● **Exercise aim**
Could you report every line from the entries that includes the word "stack"?

-=-=-=-=-

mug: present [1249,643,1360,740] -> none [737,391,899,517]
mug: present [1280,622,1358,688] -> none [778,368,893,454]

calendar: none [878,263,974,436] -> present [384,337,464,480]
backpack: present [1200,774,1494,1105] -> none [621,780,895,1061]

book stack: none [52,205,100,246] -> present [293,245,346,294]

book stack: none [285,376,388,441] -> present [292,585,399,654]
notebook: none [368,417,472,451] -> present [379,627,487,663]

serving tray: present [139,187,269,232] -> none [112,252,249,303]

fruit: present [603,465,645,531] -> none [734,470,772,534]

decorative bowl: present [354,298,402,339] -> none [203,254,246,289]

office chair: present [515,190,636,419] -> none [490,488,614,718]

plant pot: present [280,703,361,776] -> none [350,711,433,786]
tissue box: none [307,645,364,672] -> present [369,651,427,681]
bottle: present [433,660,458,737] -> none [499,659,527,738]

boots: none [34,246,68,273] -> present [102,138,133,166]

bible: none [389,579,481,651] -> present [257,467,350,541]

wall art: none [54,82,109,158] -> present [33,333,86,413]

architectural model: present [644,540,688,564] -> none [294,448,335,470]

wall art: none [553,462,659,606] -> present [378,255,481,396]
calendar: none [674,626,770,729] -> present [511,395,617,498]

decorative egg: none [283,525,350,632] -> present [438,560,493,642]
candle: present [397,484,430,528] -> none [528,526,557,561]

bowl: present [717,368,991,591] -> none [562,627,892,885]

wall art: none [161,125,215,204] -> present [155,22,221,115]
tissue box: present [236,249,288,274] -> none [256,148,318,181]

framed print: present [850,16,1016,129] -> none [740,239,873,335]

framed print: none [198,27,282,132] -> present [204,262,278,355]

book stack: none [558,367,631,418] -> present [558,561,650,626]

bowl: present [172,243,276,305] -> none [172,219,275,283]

-=-=-=-=-

● **Written solution**
book stack: none [52,205,100,246] -> present [293,245,346,294]
book stack: none [285,376,388,441] -> present [292,585,399,654]
book stack: none [558,367,631,418] -> present [558,561,650,626]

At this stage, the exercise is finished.